An interesting note about these two books. Face It was the first book I completed in 2024, and Honeybees & Distant Thunder the last.


Still riding high on my women in rock memoirs, the talented Tracy Thorn came in at #3 with Naked at the Albert Hall. Ms. Thorn also topped my list of books read in 2023 with her outstanding work, My Rock ‘N Roll Friend. This is certainly quite a feat for any author, especially one who is mainly known for being the lead singer and songwriter of the band Everything But The Girl, who, incidentally, released their first album in 23 years last spring.
Ann-Helén Laestadius is a lauded author from Sweden, of Sámi and Tornedalian descent: two of Sweden’s national minorities, and in tackling this multi-faceted novel, she barely misses a step while addressing the bigotry, cruelty, and casual indifference that plagues a community. Sadly, the novel is based on hundreds of police reports the author reviewed. The story revolves around Elsa and her family, of Sámi descent, and reindeer herders by profession. When Elsa is just a young girl, skiing to their reindeer corrall on her own for the first time, she stumbles across on of her own reindeer calves, slaughtered by a man from a neighboring village. Caught in the act, the man threatens Elsa for her silence. Despite reporting the murder of their property, Swedish law only considers this kind of slaughter as theft and do very little to investigate. This dark scene kicks off a decade long struggle that Elsa, her family, and her fellow Sámi villagers face time and time again as their livelihood is destroyed, and their reindeer are tortured and butchered unlawfully.

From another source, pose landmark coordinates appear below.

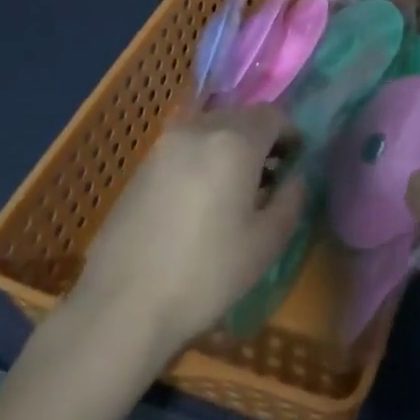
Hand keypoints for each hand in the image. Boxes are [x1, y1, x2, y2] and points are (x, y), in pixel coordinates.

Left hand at [74, 106, 304, 352]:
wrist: (123, 304)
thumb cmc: (206, 273)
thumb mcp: (267, 243)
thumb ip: (291, 199)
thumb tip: (295, 177)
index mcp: (234, 141)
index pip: (272, 115)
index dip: (290, 135)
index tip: (295, 164)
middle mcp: (198, 130)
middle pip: (240, 118)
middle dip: (260, 141)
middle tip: (269, 180)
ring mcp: (164, 146)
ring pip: (210, 131)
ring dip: (229, 149)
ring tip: (233, 193)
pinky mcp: (142, 166)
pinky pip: (185, 148)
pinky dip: (202, 160)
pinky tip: (200, 201)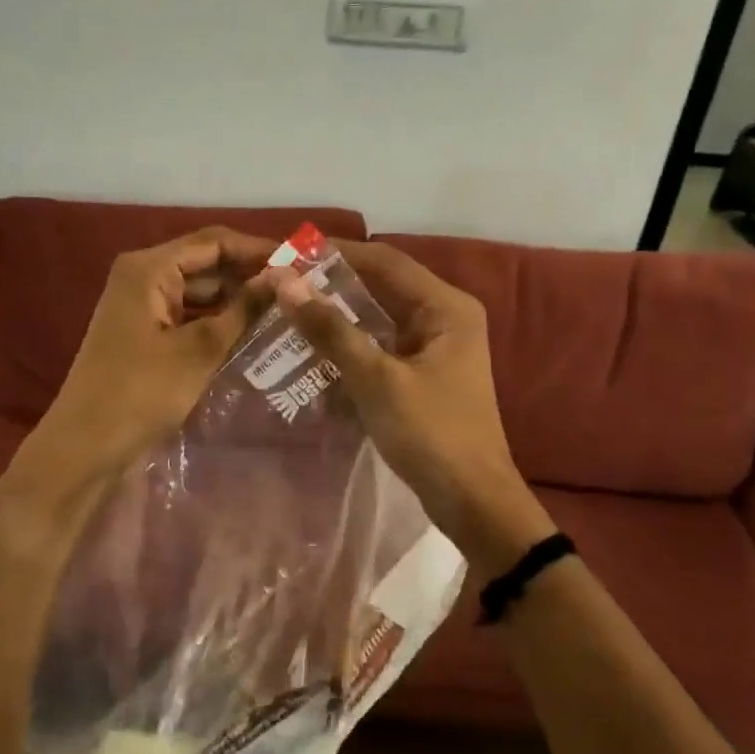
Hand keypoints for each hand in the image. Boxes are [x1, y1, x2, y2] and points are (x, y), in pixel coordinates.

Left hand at [25, 228, 276, 485]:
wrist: (87, 446)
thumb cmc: (142, 392)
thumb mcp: (200, 349)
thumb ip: (244, 309)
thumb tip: (284, 277)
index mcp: (149, 269)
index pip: (214, 242)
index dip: (258, 249)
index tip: (302, 263)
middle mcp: (142, 278)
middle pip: (205, 264)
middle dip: (249, 276)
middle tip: (299, 292)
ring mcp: (141, 307)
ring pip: (199, 293)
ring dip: (236, 302)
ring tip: (284, 312)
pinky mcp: (144, 335)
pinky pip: (188, 317)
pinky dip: (217, 323)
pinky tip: (252, 336)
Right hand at [273, 242, 554, 578]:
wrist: (472, 500)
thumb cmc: (430, 434)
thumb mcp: (376, 379)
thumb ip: (331, 330)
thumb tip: (286, 283)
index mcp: (446, 307)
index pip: (385, 260)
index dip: (335, 253)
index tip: (288, 253)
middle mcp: (445, 317)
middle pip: (382, 286)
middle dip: (333, 284)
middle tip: (282, 283)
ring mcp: (436, 347)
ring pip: (379, 317)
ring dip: (339, 314)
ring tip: (290, 310)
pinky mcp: (425, 374)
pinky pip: (382, 345)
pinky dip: (351, 344)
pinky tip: (316, 349)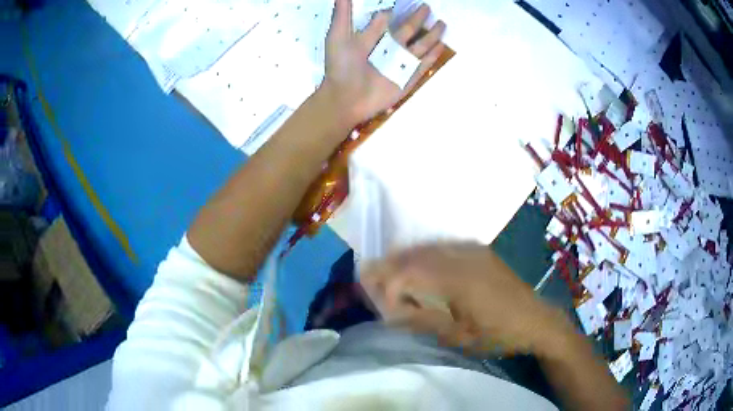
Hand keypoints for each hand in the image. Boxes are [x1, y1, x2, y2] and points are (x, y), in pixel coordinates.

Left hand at [322, 0, 445, 127]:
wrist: (347, 97)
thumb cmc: (341, 66)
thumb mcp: (338, 36)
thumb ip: (342, 14)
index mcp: (373, 37)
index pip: (386, 20)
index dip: (393, 11)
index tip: (403, 1)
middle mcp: (388, 47)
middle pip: (407, 29)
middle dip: (417, 18)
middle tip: (427, 7)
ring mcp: (400, 62)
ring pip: (420, 45)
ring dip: (431, 34)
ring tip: (441, 23)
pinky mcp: (409, 77)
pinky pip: (424, 64)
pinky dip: (433, 55)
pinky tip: (441, 46)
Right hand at [360, 243, 573, 354]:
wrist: (536, 320)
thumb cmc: (497, 334)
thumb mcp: (458, 336)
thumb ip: (422, 320)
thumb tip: (391, 312)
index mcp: (457, 280)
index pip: (409, 274)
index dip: (386, 285)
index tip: (372, 297)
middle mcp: (462, 257)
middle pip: (415, 255)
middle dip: (388, 265)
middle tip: (367, 276)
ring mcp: (472, 250)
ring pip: (427, 247)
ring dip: (404, 257)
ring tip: (385, 269)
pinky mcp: (479, 251)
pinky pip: (443, 245)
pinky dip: (423, 253)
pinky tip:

I don’t think there’s a better memoir writer than Everything but the Girl’s Tracey Thorn. Ironically, the second of her three books (and the third that I read) focuses on the skill that she is better known for, and that’s singing. In Naked at the Albert Hall: The Inside Story of Singing, Thorn focuses on the the physical requirement of singing, the relationship between the singer and the listener, and the tools that a professional singer might use to enhance or alter their singing ability. Along the way she includes stories about her life as both lead vocalist for Everything but the Girl, and the struggle she has had since 2000 when she sang her last public concert. Included in the book are brief interviews with other singers, such as Linda Thompson, Kristen Hersh (author of my #4 book, Rat Girl) and the marvelous Alison Moyet, asking the to provide their points of view of how singing impacts their lives. She talks about many of the singers she admires and her relationship with them as a listener.

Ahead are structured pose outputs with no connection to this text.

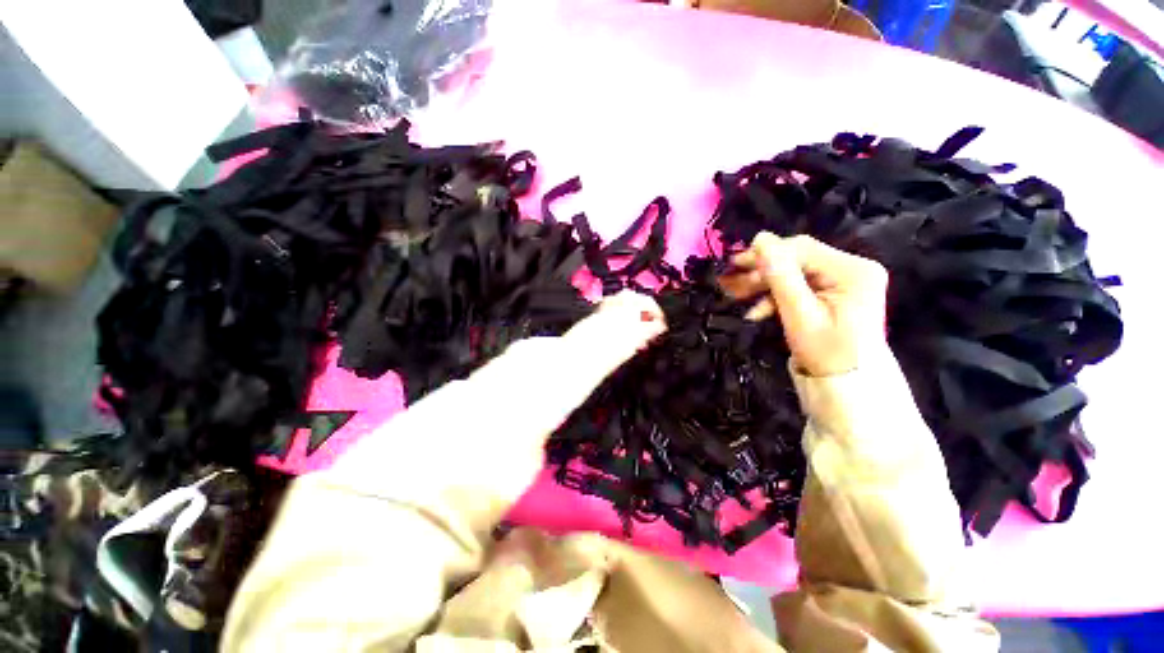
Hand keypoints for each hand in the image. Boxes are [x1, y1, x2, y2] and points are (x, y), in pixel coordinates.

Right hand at [720, 232, 887, 376]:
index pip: (802, 249)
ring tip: (738, 296)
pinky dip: (775, 296)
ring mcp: (844, 280)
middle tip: (731, 281)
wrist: (845, 384)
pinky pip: (798, 285)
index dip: (766, 253)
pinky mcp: (834, 292)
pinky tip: (758, 311)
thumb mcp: (799, 314)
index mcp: (852, 270)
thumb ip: (780, 276)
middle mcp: (852, 268)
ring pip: (794, 271)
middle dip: (762, 271)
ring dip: (764, 285)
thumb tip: (760, 238)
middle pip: (797, 258)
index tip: (734, 264)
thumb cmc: (825, 353)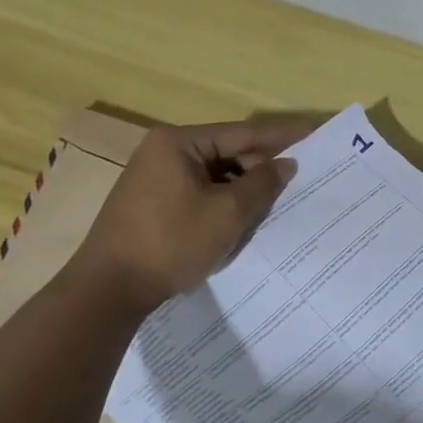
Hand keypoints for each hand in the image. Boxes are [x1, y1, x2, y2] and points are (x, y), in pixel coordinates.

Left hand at [73, 116, 318, 310]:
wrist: (108, 290)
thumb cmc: (171, 242)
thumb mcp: (227, 213)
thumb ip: (262, 183)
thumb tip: (286, 164)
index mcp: (179, 142)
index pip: (242, 133)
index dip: (281, 135)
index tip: (314, 132)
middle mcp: (163, 151)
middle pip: (227, 152)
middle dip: (261, 166)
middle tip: (298, 178)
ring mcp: (154, 177)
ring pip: (214, 174)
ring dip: (243, 187)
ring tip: (275, 201)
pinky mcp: (152, 202)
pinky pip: (199, 191)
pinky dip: (222, 201)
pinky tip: (242, 217)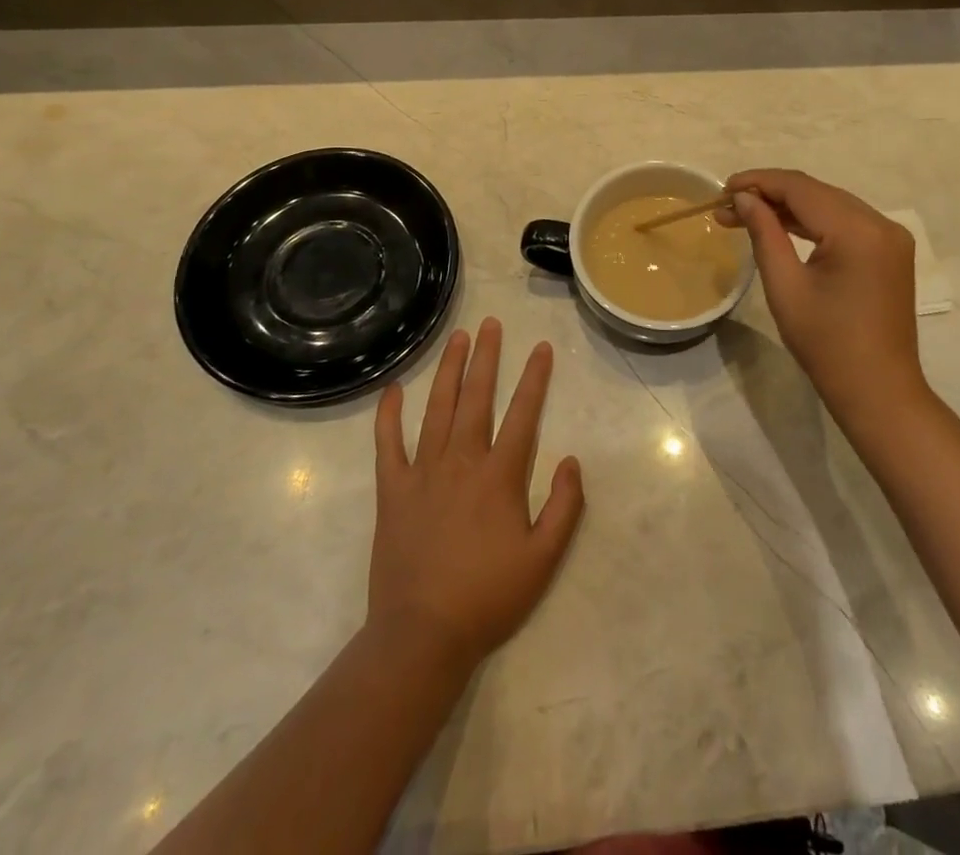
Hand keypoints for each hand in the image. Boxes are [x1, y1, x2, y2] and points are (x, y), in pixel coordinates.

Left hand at [369, 318, 584, 668]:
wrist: (422, 636)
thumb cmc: (488, 597)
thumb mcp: (544, 559)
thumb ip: (564, 506)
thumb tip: (572, 459)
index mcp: (499, 476)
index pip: (523, 413)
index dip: (534, 378)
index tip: (541, 347)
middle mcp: (462, 461)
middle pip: (476, 397)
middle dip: (486, 357)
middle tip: (489, 324)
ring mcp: (423, 472)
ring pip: (437, 408)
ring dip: (448, 370)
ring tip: (456, 338)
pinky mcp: (393, 490)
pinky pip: (388, 444)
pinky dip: (389, 415)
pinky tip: (393, 389)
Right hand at [722, 169, 928, 430]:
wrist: (878, 391)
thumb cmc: (827, 345)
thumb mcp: (786, 287)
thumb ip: (764, 233)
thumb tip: (744, 198)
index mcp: (858, 231)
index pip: (801, 188)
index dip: (759, 182)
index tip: (722, 189)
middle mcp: (881, 224)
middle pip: (817, 192)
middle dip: (770, 194)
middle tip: (727, 207)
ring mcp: (891, 237)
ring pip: (831, 204)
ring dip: (789, 207)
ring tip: (745, 216)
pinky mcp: (890, 252)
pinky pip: (846, 222)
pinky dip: (813, 221)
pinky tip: (782, 227)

Another great entry in my new favorite genre: the rock ‘n roll memoir by women. Kristen Hersh details a year in her life; modified entries in her diary, just as her band, Throwing Muses was about to take off. Along the way, there’s a bipolar disorder, a friendship with an icon of the golden age of Hollywood, and a pregnancy. This is what I look for in a rock ‘n roll memoir: reading about life as a working musician, while commenting on the larger world and the personal idiosyncrasies that make up a personality. Hersh’s observations about life and her unorthodox childhood are abstract, atonal, and whimsical, reminiscent of her music, but the deep bonds of friendship between her and her bandmates shines through.

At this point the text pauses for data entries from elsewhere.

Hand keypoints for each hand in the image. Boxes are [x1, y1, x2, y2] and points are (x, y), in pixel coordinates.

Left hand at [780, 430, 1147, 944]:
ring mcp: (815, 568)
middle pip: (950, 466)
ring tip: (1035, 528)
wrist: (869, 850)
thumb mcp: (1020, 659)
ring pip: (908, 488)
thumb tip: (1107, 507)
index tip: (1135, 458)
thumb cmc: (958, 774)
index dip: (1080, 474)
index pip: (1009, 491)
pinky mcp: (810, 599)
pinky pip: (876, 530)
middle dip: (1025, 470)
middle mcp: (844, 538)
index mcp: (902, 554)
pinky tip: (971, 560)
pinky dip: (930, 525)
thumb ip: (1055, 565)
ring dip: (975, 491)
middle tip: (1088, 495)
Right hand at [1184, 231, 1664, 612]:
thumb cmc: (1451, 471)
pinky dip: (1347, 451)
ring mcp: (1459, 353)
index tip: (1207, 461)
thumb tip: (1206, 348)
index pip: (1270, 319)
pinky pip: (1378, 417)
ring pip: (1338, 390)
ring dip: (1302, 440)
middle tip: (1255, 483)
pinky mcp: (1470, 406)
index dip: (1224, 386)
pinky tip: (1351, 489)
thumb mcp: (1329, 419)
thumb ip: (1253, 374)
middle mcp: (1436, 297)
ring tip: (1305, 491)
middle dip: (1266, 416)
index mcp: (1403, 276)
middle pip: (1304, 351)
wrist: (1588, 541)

A.M. Homes fascinates me as a writer. Her novels are usually heavily satirical, and rarely tackles subjects I would predict would be interest to me. Yet her sharp-eyed take, often on middle America is often bold, insightful, and entertaining. In her latest novel, The Undoing she focuses on a singular moment of a behind-the-scenes power broker for the Republican Party known as the Big Guy. It’s election night 2008, and things definitely go as planned. Shaken to the core as Obama is announced President of the United States, The Big Guy and his family experience the upheaval in radically different ways, with our wealthy, rich patriarch setting in motion a super secret cabal of similarly wealthy, aging, white Republican that will secretly and slowly return America to it’s former greatness over the coming decades.